STUDY TEXT:
────

In some ways, you are the most dangerous kind of evil.

Now, what ticks me off here is that TRAVIS is 20 percent evil - not a whole heck of a lot less evil than I am, right? But HIM it tells, "You are good. So good, that you make evil people squirm."

Then again, maybe I'm proving their point by, you know, squirming?

I'm guessing  "Have you ever corrupted a minor?" was the one that got me in trouble. Don't ask.

How Evil Are You?

28 October 2005

More Roses

Well, I don't know if it says more about good customer relations or the power of blogs, but I heard from someone at Ipswitch who'd seen my post about how they wouldn't let me redownload their FTP software. They apologized and offered me a link to download an upgraded version of the program I originally purchased.

So here are some roses for Ipswitch ... and I'm glad, because I did love that software. In fact, the niceness of their apology makes me glad that I praised it even while complaning about the company's policy on downloading, as well as embarrassed that I called them bloodsuckers.

25 October 2005

Roses for TypePad

OK, I can't really get into specifics because they've asked me not to, presumably to keep the spam-monsters from figuring out the counterspell, but I want to say that the folks at TypePad have been wonderful at helping me get out of spam hell.

You may have noticed I had no comments showing for a while, and that's because I've been the victim of some serious automated spam bombings in my comments section. Every time I had more than five or ten unpublished comments,  or however many I have it set to show, my published comments would vanish.

Everyone at TypePad was professional, helpful, courteous, and definitely willing to think creatively to not just fix the damage but prevent it from happening again. Thanks!!

And I now return you to the  regularly scheduled program of pissing, moaning, and ranting on Dogged Blog.

24 October 2005

Remember Me?

I have some advice: Just get rid of your computer. Do it now.

I realize that if you take my advice it's going to seriously cut down on my blog readership, but I'm willing to make that supreme sacrifice to free you from the risk of going through what I've gone through over the last six days.

It was bad enough that my hand-me-down laptop was designed by a Lilliputian, and that I had no notice or warning that my computer would crash and so didn't save any work-related links, documents, emails, passwords, nothing. But that wasn't all.

────

WORK INSTRUCTION A: Reproduce part of the blog excerpt word for word: begin at the words that contain "In some ways, you" and stop after "you know, squirming?".
WORK INSTRUCTION B: Please write the next part of the blog excerpt, picking up after its final sentence.
The entries have nothing to do with this.

────

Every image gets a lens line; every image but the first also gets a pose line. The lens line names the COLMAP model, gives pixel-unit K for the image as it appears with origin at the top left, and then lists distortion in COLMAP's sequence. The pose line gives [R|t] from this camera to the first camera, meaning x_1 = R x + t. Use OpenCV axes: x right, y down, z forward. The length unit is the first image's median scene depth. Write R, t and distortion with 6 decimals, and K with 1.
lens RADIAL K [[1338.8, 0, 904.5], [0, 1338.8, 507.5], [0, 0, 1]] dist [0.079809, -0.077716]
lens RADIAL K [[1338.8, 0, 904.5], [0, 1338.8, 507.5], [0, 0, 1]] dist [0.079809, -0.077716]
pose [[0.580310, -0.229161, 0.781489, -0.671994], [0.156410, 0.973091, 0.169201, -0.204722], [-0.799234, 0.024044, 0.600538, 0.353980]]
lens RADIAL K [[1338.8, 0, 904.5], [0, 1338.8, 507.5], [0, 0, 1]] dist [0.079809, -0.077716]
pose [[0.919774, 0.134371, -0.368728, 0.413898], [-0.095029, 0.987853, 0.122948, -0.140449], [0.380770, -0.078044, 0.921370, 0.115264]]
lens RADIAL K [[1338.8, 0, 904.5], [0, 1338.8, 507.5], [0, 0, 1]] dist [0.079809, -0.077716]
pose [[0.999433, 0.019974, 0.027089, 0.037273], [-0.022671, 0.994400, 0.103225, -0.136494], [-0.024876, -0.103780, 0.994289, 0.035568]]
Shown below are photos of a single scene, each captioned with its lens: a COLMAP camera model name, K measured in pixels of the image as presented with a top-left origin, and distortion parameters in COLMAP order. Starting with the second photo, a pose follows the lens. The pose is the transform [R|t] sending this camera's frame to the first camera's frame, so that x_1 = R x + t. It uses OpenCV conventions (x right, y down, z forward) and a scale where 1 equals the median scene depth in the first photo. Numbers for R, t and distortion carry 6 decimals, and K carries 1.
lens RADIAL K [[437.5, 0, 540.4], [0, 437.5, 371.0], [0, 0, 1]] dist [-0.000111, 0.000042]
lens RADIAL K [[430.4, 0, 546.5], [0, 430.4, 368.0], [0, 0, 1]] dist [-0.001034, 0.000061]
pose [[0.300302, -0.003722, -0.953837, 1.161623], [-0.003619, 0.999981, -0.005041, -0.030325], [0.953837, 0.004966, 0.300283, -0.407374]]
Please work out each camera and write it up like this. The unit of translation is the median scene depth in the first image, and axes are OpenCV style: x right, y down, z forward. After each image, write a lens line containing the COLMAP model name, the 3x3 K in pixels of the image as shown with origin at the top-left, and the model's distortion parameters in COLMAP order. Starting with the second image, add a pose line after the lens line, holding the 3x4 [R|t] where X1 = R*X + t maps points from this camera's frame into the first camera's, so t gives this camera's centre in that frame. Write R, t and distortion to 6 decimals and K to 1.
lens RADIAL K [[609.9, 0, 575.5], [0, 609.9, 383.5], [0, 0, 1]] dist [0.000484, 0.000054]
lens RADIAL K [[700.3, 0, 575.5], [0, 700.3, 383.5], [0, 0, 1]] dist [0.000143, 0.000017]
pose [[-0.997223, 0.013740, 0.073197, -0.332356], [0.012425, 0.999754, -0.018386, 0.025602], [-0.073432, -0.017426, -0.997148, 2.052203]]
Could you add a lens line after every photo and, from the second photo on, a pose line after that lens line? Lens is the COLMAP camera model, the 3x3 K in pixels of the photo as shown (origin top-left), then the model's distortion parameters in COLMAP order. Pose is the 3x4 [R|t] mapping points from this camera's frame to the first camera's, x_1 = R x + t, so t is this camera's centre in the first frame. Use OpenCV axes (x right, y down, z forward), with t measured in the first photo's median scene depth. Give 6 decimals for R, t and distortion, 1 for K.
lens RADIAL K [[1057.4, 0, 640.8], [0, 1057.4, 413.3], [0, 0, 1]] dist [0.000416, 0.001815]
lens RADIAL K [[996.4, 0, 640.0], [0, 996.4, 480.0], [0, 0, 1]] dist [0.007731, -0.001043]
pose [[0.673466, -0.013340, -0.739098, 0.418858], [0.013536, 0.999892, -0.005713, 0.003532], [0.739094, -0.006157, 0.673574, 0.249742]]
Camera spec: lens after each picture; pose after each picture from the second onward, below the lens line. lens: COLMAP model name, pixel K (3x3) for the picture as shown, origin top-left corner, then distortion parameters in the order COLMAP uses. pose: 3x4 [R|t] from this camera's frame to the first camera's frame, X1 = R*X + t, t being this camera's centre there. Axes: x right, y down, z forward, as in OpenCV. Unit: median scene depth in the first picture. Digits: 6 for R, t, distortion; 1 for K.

────

EXERCISE RESULT A:
In some ways, you are the most dangerous kind of evil.

Now, what ticks me off here is that TRAVIS is 20 percent evil - not a whole heck of a lot less evil than I am, right? But HIM it tells, "You are good. So good, that you make evil people squirm."

Then again, maybe I'm proving their point by, you know, squirming?

EXERCISE RESULT B:
When I got my computer back, all my data was intact. Not so my programs. They were all gone... everything. My Norton Anti-virus, my firewall, my FTP program, and dozens of other little bits and pieces of software I've downloaded, customized, and yes, purchased, over the last few years. All gone.

Did my computer guy think to warn me of this? No, he assumed I understood what "reinstalling the operating system" would entail. WRONG.

He saved all my data, all my emails, my address book, all my photos. But I pick up over two dozen work-related email accounts, had hundreds of email rules, had a dozen sites programmed into my now-vanished FTP program.... ok, now I'm whining.

Speaking of  FTP,  let me tell you about the bloodsuckers at Ipswitch, makers of the very fine program WS_FTP. Would they let me re-download the software? They would not. Not even with my receipt, which I had. And when my computer guy, who had wisely copied my entire old hard drive before he reinstalled my OS, found the original download when I purchased the program in the first place, tried to install it again, it wouldn't let us. No, they have it coded so that you can only install it once, even on the same computer. Very nice, guys.

Only had I purchased their service agreement, which costs as much as the program does, would I have been allowed to reinstall this software. No other company treated me this way. All the rest provided me with a new link to download the software, most with no more documentation than verifying my email address.

Yeah, yeah, I know.... whining again. Maybe my week without blogging isn't looking so objectionable to you now?

[UPDATE:] A couple of days after I posted this, I heard from someone at Ipswitch who had seen this post. She apologized and sent me a link to redownload the software. More here.